FIG. 7 is a graph showing the relationship between the distance from the center of the fastening bolt when a square (chain line) supporting plate and a triangular (solid line) supporting plate are used in the cooling structure of the present invention in which the fastening bolt bosses are arranged in a staggered manner. Shows the surface temperature of the cooled copper plate.
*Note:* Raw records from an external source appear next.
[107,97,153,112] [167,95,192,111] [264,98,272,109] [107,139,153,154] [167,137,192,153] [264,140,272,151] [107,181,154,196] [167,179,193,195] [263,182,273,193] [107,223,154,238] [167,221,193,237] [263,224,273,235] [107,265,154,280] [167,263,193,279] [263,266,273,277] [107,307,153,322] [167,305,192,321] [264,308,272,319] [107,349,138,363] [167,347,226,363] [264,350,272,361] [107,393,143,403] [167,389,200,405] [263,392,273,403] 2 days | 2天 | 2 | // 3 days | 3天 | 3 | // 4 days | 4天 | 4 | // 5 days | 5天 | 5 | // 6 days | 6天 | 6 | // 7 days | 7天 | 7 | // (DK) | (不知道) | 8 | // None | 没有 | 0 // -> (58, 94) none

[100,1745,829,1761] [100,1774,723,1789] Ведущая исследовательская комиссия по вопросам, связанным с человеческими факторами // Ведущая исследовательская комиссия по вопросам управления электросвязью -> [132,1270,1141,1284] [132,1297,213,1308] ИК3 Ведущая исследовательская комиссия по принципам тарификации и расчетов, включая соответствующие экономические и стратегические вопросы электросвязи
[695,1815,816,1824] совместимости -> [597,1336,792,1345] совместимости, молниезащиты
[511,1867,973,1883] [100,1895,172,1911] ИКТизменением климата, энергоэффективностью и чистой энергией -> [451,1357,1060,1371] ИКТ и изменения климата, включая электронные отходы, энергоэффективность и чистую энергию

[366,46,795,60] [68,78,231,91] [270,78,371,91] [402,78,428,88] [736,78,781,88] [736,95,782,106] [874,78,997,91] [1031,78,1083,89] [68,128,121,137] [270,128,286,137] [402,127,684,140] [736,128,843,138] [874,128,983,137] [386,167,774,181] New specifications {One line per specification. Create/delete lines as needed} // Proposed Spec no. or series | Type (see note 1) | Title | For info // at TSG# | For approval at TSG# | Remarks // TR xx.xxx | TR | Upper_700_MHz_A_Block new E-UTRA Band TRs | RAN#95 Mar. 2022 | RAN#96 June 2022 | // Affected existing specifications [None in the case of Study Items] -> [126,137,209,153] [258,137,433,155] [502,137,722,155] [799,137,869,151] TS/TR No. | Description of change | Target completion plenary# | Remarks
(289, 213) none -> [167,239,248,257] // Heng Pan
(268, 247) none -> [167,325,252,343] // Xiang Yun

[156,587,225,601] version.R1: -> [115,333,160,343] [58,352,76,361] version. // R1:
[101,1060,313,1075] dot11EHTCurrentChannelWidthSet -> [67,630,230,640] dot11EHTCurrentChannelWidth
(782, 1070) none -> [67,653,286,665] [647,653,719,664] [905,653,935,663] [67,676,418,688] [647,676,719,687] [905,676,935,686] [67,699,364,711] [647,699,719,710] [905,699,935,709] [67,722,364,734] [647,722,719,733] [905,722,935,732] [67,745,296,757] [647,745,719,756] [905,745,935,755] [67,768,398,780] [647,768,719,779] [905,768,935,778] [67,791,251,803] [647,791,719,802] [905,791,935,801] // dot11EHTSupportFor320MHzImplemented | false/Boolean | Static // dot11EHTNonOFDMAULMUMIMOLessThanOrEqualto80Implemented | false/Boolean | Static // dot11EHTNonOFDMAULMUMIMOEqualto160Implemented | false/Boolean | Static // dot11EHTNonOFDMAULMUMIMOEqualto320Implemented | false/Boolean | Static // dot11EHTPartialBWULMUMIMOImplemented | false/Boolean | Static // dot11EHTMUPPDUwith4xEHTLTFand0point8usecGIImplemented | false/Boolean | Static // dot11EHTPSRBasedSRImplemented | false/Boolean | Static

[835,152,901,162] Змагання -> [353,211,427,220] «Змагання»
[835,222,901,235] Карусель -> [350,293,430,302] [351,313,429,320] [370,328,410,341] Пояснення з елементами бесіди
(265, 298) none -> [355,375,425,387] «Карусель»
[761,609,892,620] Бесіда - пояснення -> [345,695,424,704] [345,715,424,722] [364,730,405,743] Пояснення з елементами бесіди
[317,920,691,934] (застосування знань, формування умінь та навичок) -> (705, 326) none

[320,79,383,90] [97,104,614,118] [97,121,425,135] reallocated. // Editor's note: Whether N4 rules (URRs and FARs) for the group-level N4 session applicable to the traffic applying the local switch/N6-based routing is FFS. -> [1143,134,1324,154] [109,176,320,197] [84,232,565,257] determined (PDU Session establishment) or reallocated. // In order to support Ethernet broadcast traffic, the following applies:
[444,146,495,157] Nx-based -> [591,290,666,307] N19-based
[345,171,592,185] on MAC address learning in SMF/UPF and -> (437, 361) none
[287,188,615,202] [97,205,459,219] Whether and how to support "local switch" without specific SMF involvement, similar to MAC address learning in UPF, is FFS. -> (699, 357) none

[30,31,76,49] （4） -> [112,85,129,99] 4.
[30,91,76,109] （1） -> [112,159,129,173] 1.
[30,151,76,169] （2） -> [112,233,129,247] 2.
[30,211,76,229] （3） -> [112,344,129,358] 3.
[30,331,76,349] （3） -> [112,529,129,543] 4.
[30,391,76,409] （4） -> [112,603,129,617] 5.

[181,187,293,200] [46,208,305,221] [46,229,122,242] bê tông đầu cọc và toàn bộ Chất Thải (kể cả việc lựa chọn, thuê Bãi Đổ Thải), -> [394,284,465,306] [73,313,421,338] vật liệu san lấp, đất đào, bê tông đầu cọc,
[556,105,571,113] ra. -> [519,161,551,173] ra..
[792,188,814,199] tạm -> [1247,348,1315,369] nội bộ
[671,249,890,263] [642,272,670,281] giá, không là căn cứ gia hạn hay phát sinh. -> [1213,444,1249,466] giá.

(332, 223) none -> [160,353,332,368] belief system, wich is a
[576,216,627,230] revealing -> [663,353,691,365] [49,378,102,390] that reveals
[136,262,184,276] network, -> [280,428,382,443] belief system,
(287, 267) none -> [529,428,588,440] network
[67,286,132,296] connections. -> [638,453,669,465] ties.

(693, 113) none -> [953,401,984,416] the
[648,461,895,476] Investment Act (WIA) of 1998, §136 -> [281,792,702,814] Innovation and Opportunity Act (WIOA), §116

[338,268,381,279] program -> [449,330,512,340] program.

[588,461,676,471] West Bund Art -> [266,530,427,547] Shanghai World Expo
FIG. 8 is a diagram of a conventional cooling structure in which a cooling water channel and a fastening bolt boss are provided directly on a cooling copper plate. FIG. 8A is a partial perspective view of the cooling structure, and FIG. 8) is a sectional view taken along line AA of FIG. 8A, and FIG. 8C is a sectional view taken along line BB of FIG. 8A.

[Explanation of symbols]

 DESCRIPTION OF SYMBOLS 1 ... Cooling copper plate 2 ... Back plate 3 ... Support plate 4 ... Fastening bolt 5 ... Cooling water flow path 6 ... Cooling water flow direction 7 ... Fastening bolt boss part 8 ... Support plate length 9 ... Support plate width 10 ... Cooling structure

Claims (5)

[Claims] 1. A cooling structure for an assembly mold for continuous casting comprising a water-cooled mold wall for feeding cooling water to a cooling water flow passage formed between a cooling copper plate and a back plate, the cooling copper plate being provided. A fastening bolt boss provided on the cooling copper plate, and a support plate disposed downstream of the fastening bolt boss in the cooling water flow path; and A cooling structure for an assembling mold for continuous casting, wherein a copper plate and the back plate are fastened with fastening bolts. 2. The cooling structure according to claim 1, wherein the fastening bolt bosses are arranged in a staggered manner in the cooling water flow path. 3. In a position adjacent to the fastening bolt boss portion, the width of the support plate is set to be equal to or less than the diameter of the fastening bolt boss portion, and the width of the support plate is tapered in a downstream direction of the cooling water. The cooling structure according to claim 1, wherein: 4. The cooling structure according to claim 1, wherein a length of the support plate parallel to a flow direction of the cooling water is set to be equal to or larger than the diameter of the fastening bolt boss and equal to or smaller than five times the diameter. . 5. The arrangement pitch of each of the fastening bolt bosses in a direction perpendicular to the flow direction of the cooling water, the arrangement pitch exceeding the diameter of the fastening bolt boss. Cooling structure.